Begleitend zu der Experten-Kampagne, die das Jahr über auf Plakatwänden, in Kinos, Fernseh- oder Radiospots auftauchen wird, verbindet der Verband sein Plädoyer für einen neuen Blick auf das Alter mit konkreten politischen Zielen. Da ist zunächst die Forderung nach einer finanziellen Absicherung von pflegenden Angehörigen. Mit einem entsprechenden Plädoyer war die Caritas bei der Ausarbeitung des Pflegeweiterentwicklungsgesetzes von 2008 gescheitert. Derzeit könne sich eine solche Freistellung «nur jemand leisten, der über ein entsprechendes Einkommen verfügt», bemängelt Neher. Er verweist auf die Bereitschaft vieler Angehöriger oder auch Freunde, sich um Pflegebedürftige zu kümmern. Doch solle die Politik dazu auch finanzielle Regelungen schaffen - vergleichbar mit Erziehungszeiten bei Kindern.

Zudem weitet der Verband seinen Blick auch auf Fragen des Städtebaus und der Infrastrukturpolitik. Franz Fink, Leiter des Caritas-Referats Altenhilfe, verweist auf Modellprojekte, bei denen es eben auf das Leben im vertrauten Umfeld, auf das Funktionieren des dörflichen Lebens oder der Nachbarschaft im großstädtischen Hochhaus ankommt.
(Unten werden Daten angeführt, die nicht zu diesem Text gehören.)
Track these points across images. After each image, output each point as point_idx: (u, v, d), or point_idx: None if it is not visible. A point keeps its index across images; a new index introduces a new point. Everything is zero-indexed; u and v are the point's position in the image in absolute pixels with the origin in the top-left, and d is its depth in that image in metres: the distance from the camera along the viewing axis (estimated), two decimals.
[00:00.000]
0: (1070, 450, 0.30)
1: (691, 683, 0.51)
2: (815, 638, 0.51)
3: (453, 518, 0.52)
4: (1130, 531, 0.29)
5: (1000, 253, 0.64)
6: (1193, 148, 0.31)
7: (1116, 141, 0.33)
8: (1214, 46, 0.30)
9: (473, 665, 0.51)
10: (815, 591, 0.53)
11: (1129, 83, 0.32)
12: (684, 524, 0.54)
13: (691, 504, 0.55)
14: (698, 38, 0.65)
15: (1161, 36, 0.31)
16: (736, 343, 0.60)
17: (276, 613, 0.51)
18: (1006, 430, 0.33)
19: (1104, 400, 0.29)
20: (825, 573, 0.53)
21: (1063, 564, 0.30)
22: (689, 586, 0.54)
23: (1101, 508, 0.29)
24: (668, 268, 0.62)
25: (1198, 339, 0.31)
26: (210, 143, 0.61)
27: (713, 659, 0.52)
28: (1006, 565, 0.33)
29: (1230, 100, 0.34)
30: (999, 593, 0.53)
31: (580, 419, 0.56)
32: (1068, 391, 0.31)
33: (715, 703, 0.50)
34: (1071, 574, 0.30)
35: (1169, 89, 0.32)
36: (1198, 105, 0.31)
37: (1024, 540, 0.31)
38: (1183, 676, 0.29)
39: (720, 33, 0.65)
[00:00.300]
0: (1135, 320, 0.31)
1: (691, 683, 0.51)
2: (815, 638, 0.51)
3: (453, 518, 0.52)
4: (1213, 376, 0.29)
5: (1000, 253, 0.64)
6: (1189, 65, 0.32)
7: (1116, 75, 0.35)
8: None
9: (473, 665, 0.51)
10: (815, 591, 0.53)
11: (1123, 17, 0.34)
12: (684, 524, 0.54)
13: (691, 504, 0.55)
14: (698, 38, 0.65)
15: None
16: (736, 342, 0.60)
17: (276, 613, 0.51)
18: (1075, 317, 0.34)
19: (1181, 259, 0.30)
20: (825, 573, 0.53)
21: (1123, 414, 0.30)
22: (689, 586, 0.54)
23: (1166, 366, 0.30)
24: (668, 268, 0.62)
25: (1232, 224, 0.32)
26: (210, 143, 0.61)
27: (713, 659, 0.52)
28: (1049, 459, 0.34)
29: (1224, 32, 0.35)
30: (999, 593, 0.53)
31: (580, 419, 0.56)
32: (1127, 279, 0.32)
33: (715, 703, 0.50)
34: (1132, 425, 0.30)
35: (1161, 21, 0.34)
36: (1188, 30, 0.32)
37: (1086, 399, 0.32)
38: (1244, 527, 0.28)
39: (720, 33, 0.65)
Und zu den Projekten, die die Caritas zum Leben im Alter modellhaft vorstellt, gehören betont Engagements im Wohnumfeld. Gemeinsame Wohnformen von Familien und Älteren der Stiftung Liebenau in Meckenbeuren, ein Service «Hilfe aus einer Hand» der Wuppertaler Caritas, der beim Waschen oder Bügeln hilft oder bei Einkäufen begleitet, ein Frankfurter Modell «Gesund altern im Quartier» oder auch «Leihgroßeltern» in Greifswald. All diese Angebote setzen letztlich darauf, die Menschen im Alter möglichst lange daheim zu lassen, sie nicht in Heimen zu isolieren, stattdessen Familie oder Nachbarschaften einzubeziehen.